Thyroid cancer — When patients with thyroid cancer are treated with iodine-131 (131-I), it is sometimes helpful to increase retention of the isotope by cancer tissue. Lithium can prolong 131-I retention by thyroid tissue. In one study of 15 patients who had diagnostic 131-I scans before and then again after receiving lithium for one to two days, 131-I retention was higher and more prolonged during lithium administration in metastatic lesions and the thyroid remnants in most patients, so that the estimated 131-I dose to the metastases was higher [31]. Whether these findings will result in improved eradication of metastases remains to be determined. In a study of 12 patients with metastatic differentiated thyroid cancer who had previously received radioiodine therapy without lithium and who did not have a response despite radioiodine accumulation in metastases, treatment with lithium immediately prior to another dose of radioiodine did not have any beneficial effects on the clinical course (assessed by thyroglobulin levels and radiographs) [32]. In the absence of clinical trial data showing a beneficial effect, we do not suggest using lithium as an adjunct to radioiodine. This approach is consistent with the American Thyroid Association clinical practice guidelines [33]. (See "Differentiated thyroid cancer: Radioiodine treatment".)
SUMMARY AND RECOMMENDATIONS
●Lithium increases intrathyroidal iodine content, inhibits the coupling of iodotyrosine residues to form iodothyronines (thyroxine [T4] and triiodothyronine [T3]), and inhibits release of T4 and T3. (See 'Introduction' above.)
●Lithium can cause goiter and hypothyroidism, and its use has been associated with both thyroid autoimmunity and hyperthyroidism. Goiter and hypothyroidism are more common, occurring in approximately 40 to 50 and 20 to 30 percent, respectively, of patients treated with lithium. (See 'Thyroid disease in lithium-treated patients' above.)
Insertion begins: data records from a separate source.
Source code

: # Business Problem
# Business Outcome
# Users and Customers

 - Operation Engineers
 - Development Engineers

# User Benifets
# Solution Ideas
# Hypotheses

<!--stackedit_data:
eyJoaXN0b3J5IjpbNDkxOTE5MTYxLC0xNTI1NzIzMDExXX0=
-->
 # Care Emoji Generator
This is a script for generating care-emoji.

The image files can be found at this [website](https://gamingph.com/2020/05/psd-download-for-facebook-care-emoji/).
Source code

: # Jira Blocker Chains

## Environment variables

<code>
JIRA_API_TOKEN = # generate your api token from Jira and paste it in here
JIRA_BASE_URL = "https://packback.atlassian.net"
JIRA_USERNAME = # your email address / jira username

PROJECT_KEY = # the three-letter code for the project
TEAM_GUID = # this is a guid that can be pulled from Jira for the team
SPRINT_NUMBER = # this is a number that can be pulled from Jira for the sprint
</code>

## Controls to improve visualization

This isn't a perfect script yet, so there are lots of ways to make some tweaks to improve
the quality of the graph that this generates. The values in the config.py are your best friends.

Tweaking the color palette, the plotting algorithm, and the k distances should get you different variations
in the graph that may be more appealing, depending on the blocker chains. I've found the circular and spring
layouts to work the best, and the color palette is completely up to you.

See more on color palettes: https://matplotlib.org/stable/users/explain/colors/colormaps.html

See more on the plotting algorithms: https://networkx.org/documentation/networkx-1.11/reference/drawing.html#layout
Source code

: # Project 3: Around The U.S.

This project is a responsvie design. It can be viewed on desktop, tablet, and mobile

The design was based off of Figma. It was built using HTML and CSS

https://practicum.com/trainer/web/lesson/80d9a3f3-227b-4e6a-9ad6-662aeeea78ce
●Because of the high incidence of thyroid dysfunction that occurs during lithium treatment, patients should have a careful thyroid physical examination and determination of serum thyroid-stimulating hormone (TSH) and antithyroid peroxidase antibody titers before lithium treatment is begun. Patients with normal thyroid function initially should be reevaluated every 6 to 12 months for several years, and thyroid dysfunction should be treated if diagnosed. The development of thyroid dysfunction does not typically require discontinuation of lithium. If thyroid function is abnormal at the initial evaluation, lithium can still be given if necessary, but the thyroid dysfunction should be treated. (See 'Thyroid disease in lithium-treated patients' above.)
●Because of its ability to inhibit thyroid secretion, lithium has been used in the treatment of several thyroid diseases. However, it is not used as first-line therapy, because of side effects and the availability of other antithyroid drugs. (See 'Lithium treatment of thyroid disorders' above.)